Venzone, la rinascita del borgo più bello
Nel 1976 un sisma distrugge il Friuli. La sua gente si rialza e ricostruisce il patrimonio e se stessa. Il paese sul Tagliamento ne è un esempio straordinario
Roberto Copello
«A vegnarà ben il dì che il Friûl al si inacuarzarà di vei na storia, un passat, na tradision!». Verrà bene il giorno in cui il Friuli si accorgerà di avere una storia, un passato, una tradizione. Pier Paolo Pasolini aveva solo ventidue anni quando nel 1944 – mentre in Friuli comandavano i tedeschi – scrisse nella lingua della Casarsa materna questa famosa frase che suonava come un programma culturale, politico e sociale. Quel giorno alla fine arrivò, ma Pasolini non fece tempo a vederlo: era morto esattamente da sei mesi e quattro giorni quando, alle ore 21 e 12 secondi di giovedì 6 maggio 1976, una scossa di magnitudo 6.5 della scala Richter si abbatté sul Friuli da Udine in su, lasciando novecentonovanta morti, quarantacinquemila senza tetto, decine di migliaia di edifici distrutti o lesionati.
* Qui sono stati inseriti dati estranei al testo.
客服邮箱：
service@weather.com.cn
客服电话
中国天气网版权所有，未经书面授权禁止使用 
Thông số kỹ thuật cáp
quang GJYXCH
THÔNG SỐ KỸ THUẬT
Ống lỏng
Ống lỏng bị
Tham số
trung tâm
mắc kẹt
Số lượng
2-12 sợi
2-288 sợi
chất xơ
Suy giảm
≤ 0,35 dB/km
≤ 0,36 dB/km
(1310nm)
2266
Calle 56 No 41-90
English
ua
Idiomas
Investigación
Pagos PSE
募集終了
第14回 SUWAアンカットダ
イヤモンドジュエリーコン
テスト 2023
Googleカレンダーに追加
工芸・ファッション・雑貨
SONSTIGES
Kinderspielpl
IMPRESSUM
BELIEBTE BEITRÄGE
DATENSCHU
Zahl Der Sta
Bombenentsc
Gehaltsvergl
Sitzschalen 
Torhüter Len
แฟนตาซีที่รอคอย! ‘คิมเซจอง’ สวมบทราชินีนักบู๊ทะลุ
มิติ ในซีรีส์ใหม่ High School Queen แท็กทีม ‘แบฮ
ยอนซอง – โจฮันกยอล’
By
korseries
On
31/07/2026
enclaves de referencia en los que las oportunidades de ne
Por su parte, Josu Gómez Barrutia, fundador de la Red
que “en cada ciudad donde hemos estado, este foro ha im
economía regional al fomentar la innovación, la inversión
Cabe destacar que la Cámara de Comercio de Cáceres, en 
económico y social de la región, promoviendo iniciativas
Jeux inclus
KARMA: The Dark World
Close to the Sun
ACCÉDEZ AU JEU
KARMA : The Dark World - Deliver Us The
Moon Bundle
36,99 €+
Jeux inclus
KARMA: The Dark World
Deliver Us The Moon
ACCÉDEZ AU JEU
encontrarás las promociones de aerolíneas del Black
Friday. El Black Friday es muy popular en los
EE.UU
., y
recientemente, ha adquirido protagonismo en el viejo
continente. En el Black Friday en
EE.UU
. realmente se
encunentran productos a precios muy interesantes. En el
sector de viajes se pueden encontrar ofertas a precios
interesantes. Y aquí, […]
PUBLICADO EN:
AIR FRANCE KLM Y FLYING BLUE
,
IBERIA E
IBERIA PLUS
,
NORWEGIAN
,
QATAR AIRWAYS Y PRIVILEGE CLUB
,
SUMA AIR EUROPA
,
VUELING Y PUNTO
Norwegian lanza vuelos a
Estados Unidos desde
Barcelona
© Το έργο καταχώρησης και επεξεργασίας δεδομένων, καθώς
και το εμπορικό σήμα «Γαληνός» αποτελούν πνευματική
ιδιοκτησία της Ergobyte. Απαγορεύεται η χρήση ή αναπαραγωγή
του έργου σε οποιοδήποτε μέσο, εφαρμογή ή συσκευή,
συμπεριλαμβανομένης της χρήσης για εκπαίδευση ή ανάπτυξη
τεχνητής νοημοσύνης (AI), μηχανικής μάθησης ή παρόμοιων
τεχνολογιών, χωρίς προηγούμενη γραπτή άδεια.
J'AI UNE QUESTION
Fu quello il “Dies Irae pal Friûl”, come recita il titolo della raccolta poetica in lingua friulana forse più diffusa di ogni tempo (la compose Alberto Picotti, partigiano, scrittore e ambasciatore itinerante dell’Ente Friuli nel Mondo). Ma fu quello anche il giorno in cui gli italiani scoprirono i friulani, e i friulani scoprirono se stessi. Gli italiani si avvidero di un popolo che – come fu detto – al secondo giorno già aveva smesso di piangere e s’era rimboccato le maniche. I friulani, per parte loro, presero coscienza di avere un patrimonio di cultura e di arte che, senza che lo sapessero, aveva plasmato la loro identità. E ancor più se ne resero conto quando altre potenti scosse, due l’11 settembre e due il 15, ancorché meno letali inflissero tuttavia danni terribili al patrimonio storico e artistico regionale. Per un attimo sembrò vacillare anche una roccia come l’arcivescovo di Udine, Alfredo Battisti, il presule veneto che aveva sposato la causa del friulano come lingua liturgica: «Il terremoto del 6 maggio ha demolito il Friuli; quello di settembre ha demolito i friulani. Il primo ha distrutto le case ma ha lasciato la speranza; il secondo sembra aver intaccato anche la speranza». Fu tuttavia lui, che per tutti è rimasto “il vescovo del terremoto”, a definire le priorità con una frase divenuta lo slogan della ricostruzione: «Prima le fabbriche, poi le case, poi le chiese».